Text provided
* Begin *

I follow the following link to set up the hyperparameters for SAC to solve “CartPole-v0”, which is a very easy task. However, the mean rewards always remain about 10. Do I miss something?
https://github.com/ray-project/ray/blob/master/rllib/tuned_examples/sac/cartpole-sac.yaml
import ray
#import ray.rllib.agents.ppo as ppo
import ray.rllib.agents.sac as sac
ray.init()
config = sac.DEFAULT_CONFIG.copy()
config[“num_gpus”] = 0
#config[“framework”] = “torch”#
config[“framework”] = “tf”
config[“no_done_at_end”] = “false”
config[“gamma”] = 0.95
config[“target_network_update_freq”] = 32
config[“tau”] = 1.0
config[“train_batch_size”] = 32
config[‘optimization’][‘actor_learning_rate’] = 0.005
config[‘optimization’][‘critic_learning_rate’] = 0.005
config[‘optimization’][‘entropy_learning_rate’] = 0.0001
#trainer = sac.SACTrainer(config=config, env=“MountainCar-v0”)
trainer = sac.SACTrainer(config=config, env=“CartPole-v0”)
for i in range(5000):
Perform one iteration of training the policy with PPO
result = trainer.train()
if i % 10 == 0:
#checkpoint = trainer.save()
print("i: “, i,” reward: ",result[‘episode_reward_mean’])

* End *

What the exercise asks
Pick up the forum post about training SAC on CartPole-v0 after its last line and keep writing it. The material after this comes from a different source.

Record list
* Begin *

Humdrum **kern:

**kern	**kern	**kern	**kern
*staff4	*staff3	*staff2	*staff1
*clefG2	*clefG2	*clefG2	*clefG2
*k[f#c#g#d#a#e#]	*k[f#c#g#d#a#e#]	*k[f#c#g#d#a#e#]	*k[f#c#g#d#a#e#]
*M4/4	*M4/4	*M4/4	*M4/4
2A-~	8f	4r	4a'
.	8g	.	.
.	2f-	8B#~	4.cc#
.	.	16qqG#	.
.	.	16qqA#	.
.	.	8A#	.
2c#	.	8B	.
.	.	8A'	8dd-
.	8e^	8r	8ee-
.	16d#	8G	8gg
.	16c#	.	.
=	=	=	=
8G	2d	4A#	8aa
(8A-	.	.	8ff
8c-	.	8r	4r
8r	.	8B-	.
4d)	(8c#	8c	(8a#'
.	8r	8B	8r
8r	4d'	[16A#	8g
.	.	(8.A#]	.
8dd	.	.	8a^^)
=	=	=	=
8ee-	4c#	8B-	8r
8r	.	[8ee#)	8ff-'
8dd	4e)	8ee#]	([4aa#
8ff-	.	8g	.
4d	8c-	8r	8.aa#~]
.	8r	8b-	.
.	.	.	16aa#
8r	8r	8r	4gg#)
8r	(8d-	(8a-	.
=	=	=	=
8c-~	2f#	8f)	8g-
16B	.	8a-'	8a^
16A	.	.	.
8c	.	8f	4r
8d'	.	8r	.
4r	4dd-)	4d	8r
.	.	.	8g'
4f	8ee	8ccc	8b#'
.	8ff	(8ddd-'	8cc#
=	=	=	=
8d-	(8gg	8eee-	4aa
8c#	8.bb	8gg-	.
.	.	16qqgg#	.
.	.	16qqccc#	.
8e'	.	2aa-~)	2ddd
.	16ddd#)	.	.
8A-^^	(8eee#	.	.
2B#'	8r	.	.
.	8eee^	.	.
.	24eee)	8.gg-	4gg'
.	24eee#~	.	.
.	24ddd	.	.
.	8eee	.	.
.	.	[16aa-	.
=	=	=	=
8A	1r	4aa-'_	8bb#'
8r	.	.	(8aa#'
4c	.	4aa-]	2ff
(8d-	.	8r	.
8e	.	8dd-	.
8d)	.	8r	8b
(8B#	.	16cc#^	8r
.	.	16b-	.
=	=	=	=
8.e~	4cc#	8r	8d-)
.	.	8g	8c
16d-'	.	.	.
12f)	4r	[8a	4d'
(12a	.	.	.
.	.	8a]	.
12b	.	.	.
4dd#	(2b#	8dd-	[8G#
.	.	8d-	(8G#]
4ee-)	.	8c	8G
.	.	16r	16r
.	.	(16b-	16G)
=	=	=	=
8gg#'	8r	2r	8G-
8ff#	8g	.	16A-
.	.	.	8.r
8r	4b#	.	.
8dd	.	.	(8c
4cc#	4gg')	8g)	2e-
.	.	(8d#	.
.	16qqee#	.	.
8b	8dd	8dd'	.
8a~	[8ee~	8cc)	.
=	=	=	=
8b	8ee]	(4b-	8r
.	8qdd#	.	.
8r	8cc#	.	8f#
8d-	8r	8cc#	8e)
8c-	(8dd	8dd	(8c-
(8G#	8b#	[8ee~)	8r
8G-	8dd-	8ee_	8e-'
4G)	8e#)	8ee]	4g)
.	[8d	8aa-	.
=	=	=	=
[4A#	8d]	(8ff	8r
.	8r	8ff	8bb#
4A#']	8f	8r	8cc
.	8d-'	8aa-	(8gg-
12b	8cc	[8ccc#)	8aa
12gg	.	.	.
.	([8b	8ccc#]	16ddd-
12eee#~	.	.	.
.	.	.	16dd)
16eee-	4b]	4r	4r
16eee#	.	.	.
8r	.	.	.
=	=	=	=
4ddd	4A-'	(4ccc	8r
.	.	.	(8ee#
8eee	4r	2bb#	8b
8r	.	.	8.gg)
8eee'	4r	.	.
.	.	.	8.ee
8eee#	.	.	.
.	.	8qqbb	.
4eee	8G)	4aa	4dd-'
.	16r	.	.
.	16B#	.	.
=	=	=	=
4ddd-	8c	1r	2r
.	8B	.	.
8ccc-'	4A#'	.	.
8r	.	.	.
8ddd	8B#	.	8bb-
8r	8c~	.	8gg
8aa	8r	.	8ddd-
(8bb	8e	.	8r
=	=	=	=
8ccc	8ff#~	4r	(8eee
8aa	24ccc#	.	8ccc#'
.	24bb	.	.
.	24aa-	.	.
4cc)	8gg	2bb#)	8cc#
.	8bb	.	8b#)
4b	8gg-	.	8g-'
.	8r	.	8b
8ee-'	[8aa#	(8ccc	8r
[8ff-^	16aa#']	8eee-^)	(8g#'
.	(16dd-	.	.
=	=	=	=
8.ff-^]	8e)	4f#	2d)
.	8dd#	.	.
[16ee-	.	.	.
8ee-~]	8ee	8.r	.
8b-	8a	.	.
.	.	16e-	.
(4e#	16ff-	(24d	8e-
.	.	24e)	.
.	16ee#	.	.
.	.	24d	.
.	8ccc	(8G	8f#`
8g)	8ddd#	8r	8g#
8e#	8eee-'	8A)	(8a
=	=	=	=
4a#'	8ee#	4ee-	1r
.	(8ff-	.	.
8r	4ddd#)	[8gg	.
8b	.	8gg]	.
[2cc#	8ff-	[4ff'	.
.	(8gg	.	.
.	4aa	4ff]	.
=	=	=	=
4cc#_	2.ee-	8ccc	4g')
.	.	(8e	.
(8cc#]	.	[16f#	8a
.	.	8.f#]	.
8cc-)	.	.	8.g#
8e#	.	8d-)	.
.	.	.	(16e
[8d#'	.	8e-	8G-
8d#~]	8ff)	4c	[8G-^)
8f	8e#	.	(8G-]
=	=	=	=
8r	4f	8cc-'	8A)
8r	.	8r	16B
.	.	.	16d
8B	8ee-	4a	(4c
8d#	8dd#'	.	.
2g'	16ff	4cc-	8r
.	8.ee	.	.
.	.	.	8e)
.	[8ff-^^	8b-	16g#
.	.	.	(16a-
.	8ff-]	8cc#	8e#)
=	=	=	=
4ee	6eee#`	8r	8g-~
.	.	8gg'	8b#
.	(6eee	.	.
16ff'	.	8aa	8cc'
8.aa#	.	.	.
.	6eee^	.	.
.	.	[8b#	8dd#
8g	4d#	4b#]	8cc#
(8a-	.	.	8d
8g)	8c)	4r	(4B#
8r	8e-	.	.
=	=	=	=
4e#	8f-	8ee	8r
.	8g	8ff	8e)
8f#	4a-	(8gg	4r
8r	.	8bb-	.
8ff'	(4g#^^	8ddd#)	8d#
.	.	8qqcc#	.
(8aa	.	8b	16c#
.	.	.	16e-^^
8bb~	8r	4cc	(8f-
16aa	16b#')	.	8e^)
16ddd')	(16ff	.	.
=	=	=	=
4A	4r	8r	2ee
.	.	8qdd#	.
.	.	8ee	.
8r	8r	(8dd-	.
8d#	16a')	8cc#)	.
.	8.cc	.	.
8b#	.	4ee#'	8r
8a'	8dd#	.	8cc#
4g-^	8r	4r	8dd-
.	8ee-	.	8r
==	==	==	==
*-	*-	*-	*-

* End *

Written answer
1 Like
Hi I took a look at your script, a few things:
-
you are passing string “false” to the parameter no_done_at_end. python interprets that as a True value. So the env is outputting episodes without done bit at the end and completely confuses the trainer.
-
you actually don’t need to init the config dict with DEFAULT_CONFIG yourself. RLlib will do it for you. E.g., the following script works:
import ray
import ray.rllib.agents.sac as sac
ray.init(local_mode=True)
config = {
'framework': 'tf',
'gamma': 0.95,
'no_done_at_end': False,
'target_network_update_freq': 32,
'tau': 1.0,
'train_batch_size': 32,
'optimization': {
'actor_learning_rate': 0.005,
'critic_learning_rate': 0.005,
'entropy_learning_rate': 0.0001
}
}
trainer = sac.SACTrainer(config=config, env="CartPole-v0")
for i in range(5000):
result = trainer.train()
if i % 10 == 0:
print("i: ", i, result["timesteps_total"], " reward: ", result["episode_reward_mean"])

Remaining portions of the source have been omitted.